ILM II further announced that each of the parties' respective obligations under
such agreement is subject to customary closing conditions. FVE's obligation to
close the transaction is subject to a due diligence inspection period ending
February 22, 2002, providing FVE with the right to notify ILM II about certain
property defects requiring more than $250,000 to cure. Upon such notification,
ILM II may elect whether to refund a portion of the escrow deposit or agree to
reduce the purchase price by the amount such defect exceeds $250,000. If ILM II
elects to terminate the agreement, FVE may rescind such notice of material
defect and continue with the transaction on the previously agreed terms.
Further, after the inspection period has run, if either party should breach the
agreement, the non-breaching party shall be entitled to keep the aforementioned
deposit as liquidated damages, and in the case of ILM II's breach in limited
circumstances, FVE may seek specific performance or other remedies as liquidated
damages.
As previously reported, on November 16, 2001 ILM II entered into a purchase and
sale agreement with BRE/Independent Living, LLC, a Delaware limited liability
company for the sale of ILM II's senior and assisted living facilities and
certain related assets. On January 15, 2002, ILM II received a letter from BRE,
indicating its intention not to consummate the BRE transaction at the agreed
upon contract price. ILM II determined that such refusal to consummate the BRE
agreement in accordance with its terms constituted a breach by BRE of such
agreement.

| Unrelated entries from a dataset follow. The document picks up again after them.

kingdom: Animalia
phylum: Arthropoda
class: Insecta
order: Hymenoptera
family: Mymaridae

Accordingly ILM II terminated the BRE agreement.
Upon consummation of the transactions contemplated by the FVE agreement or
otherwise upon sale of the senior and assisted living facilities to a third
party, ILM II intends to liquidate and distribute its assets in accordance with
the Virginia Stock Corporation Act, which provides for the distribution of ILM
II's assets first to ILM II's creditors for purposes of discharging all of ILM
II's liabilities, and then, to the extent assets are remaining, to ILM II's
shareholders in accordance with their respective rights and interests.

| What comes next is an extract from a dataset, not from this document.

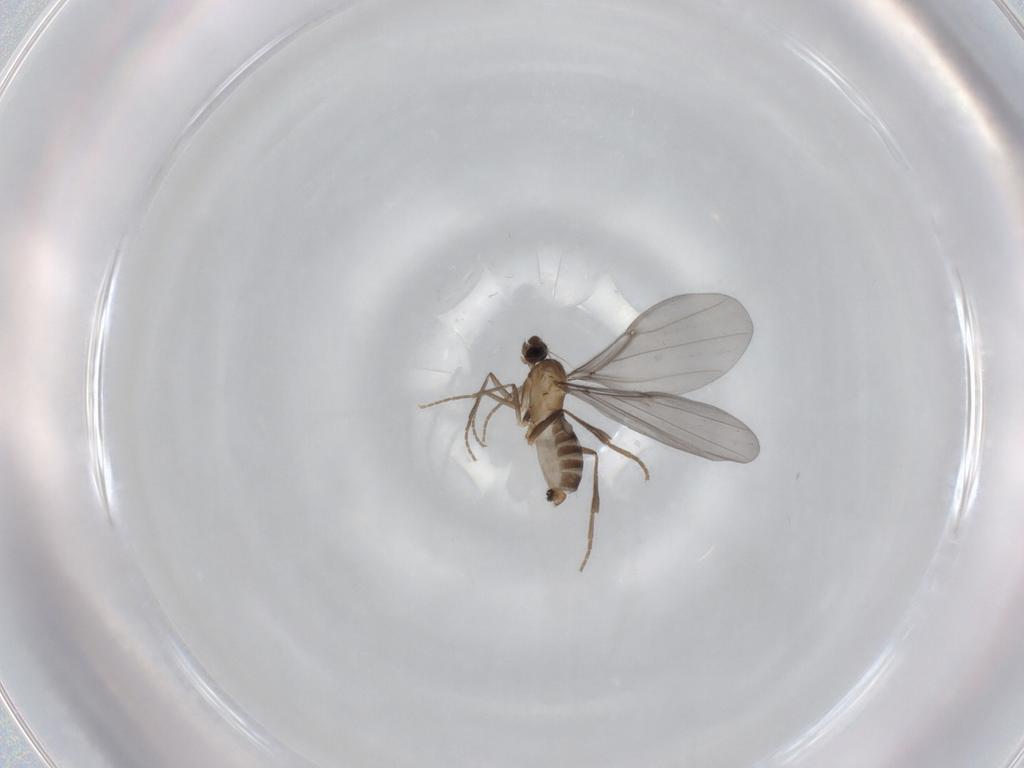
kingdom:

There can be no assurance as to whether the transactions contemplated by the FVE
agreement will be consummated or, if consummated, as to the exact timing
thereof. Similarly, there can be no assurance as to the timing of a liquidation
and distribution of ILM II's assets or the amount of assets that will be
distributed to ILM II's shareholders, if any.

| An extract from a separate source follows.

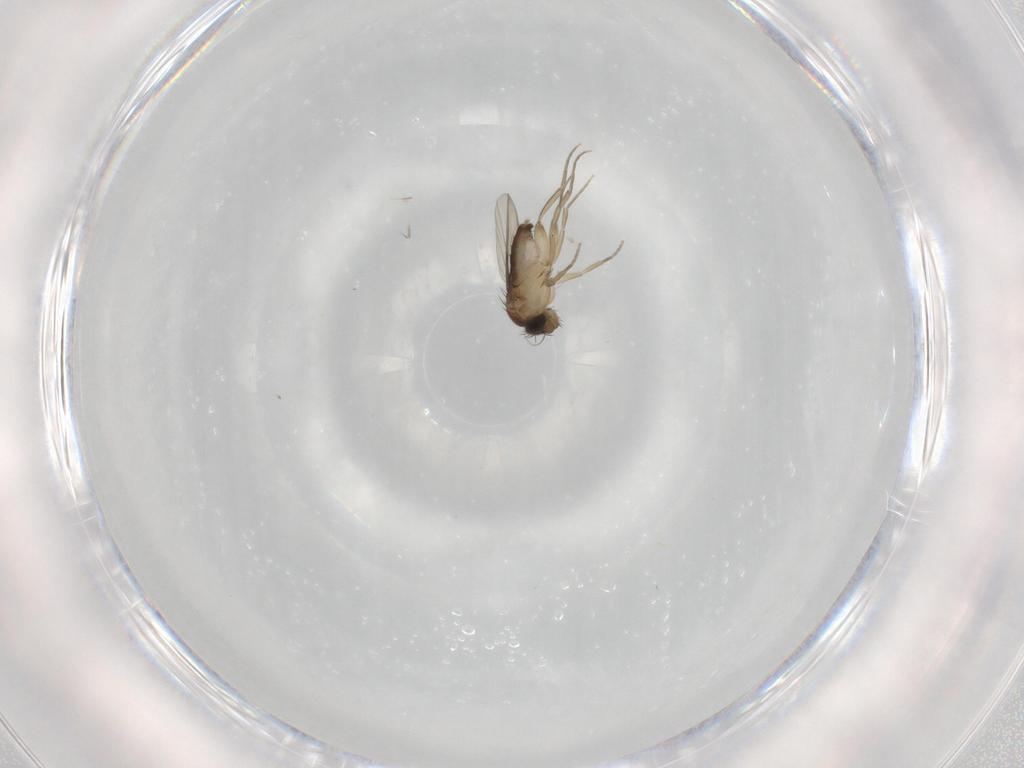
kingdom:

If you have any questions regarding this press release, please call ILM II, toll
free at 0-000-000-0000.
THIS PRESS RELEASE CONTAINS "FORWARD-LOOKING STATEMENTS" BASED ON OUR CURRENT
EXPECTATIONS AND PROJECTIONS ABOUT FUTURE EVENTS. THESE FORWARD-LOOKING
STATEMENTS ARE SUBJECT TO A NUMBER OF RISKS AND UNCERTAINTIES WHICH COULD CAUSE
OUR ACTUAL RESULTS TO DIFFER MATERIALLY FROM HISTORICAL RESULTS OR THOSE
ANTICIPATED AND CERTAIN OF WHICH ARE BEYOND OUR CONTROL. WE UNDERTAKE NO
OBLIGATION TO PUBLICLY UPDATE OR REVISE ANY FORWARD-LOOKING STATEMENTS, WHETHER
AS A RESULT OF NEW INFORMATION, FUTURE EVENTS OR OTHERWISE.